Kissing which considered as a very pure, innocent and sweet expression of love in the west is a taboo to be done in public in Pakistan. In our friends circle we talk with excitement about the sexual liberties in the West. It thrills our souls with adrenaline rushes when we think of western youth having the freedom of expressing love in public. It spices up our gossipy stories of You-Know-Who being caught kissing You-Know-Whom under the library tables. Besides kissing is not always a form of carnal expression of love. We have casual flying muahs by the socialite begums, the Arab style of cheek kissing at diplomatic parties. Some find entertainment in images of celebrities passionately embracing each other in acts of expressions of innocent love. Some also find enjoyment in these items in 3 hour Indian movies with numerous kissing scenes and what not. And who doesn’t feel for the characters at the end of a movie when the hero passionately kisses the heroine?
If we consider kissing so pure and innocent then why do we exhibit such hypocrisy?
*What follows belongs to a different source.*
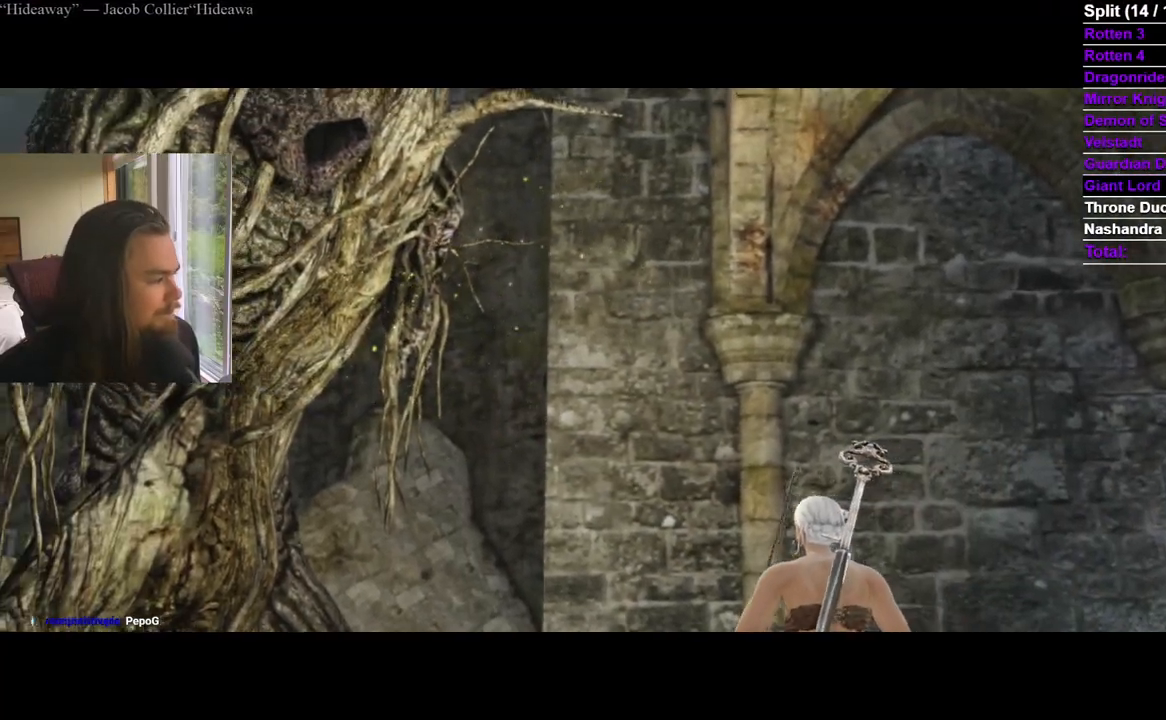
{"buttons": [], "left_stick": "center", "right_stick": "center", "events": []}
Why is it that the whole media of Pakistan starts a campaign when one of our film actresses kisses an Indian actor in an Indian movie? Why is it that our ghairat was jolted awake when a Pakistani daughter was being kissed by an Indian son whereas the same ghairat remained in deep slumber when Mai Mukhtaran was raped in the grounds of Meerwala by Pakistani sons?
The 21st century is the age of materialism and lust has got real existence in today’s society. The fast moving world has given birth to the rule of lust. The suffocation in our society which is the result of confusion between the materialism of west and the moralism of mullahs has given delivery to a confused generation. We need to define who we are and also map out the direction we want to go in. If we want a Talibanized version of an Islamic republic then we need to ban every form of show business and head start towards a harsh puritanical society, the eventual result of which predicts widespread homosexuality, depression among women and increase in social evils like marriage with Quran and karo-kari (Practiced in some tribal districts of Pakistan, it is a law made by tribal landlords according to which women who are seen interacting with unknown men are killed by gang rape).
On a similar node, since the buzzword these days is a softer image for Pakistan we have all sorts of flashy functions going on to project ourselves as a colorful, loving and expressive nation. But this is all going to prove futile. Our culture and heritage is indeed grand but what we are offering to the international community is actually daal as compared to the biryanis offered by India, Thailand and Malaysia. Taking the example of Malaysia and Indonesia which are also Muslim countries, they package lust and sex in their tourist brochures and CNN commercials. It is true that our culture has no such charm and appeal. But our culture is boring and dead to international people not because it has no substance or color but because we don’t offer anything tempting like lust and sex and erotica.
In short I don’t mean to suggest that we should open up strip clubs and nude beaches in Pakistan. My idea of a culturally liberal Pakistan is where there is freedom of expression not only in media but also other forms of art like dance, music and literature. We need to soften and liberalize the censor policy of the Pakistani film and television industry. It is sad but true that the western concept of liberty equates with that of sexual liberty so unless we allow some personal freedom in Pakistan, we cannot project an image of a liberal Pakistan.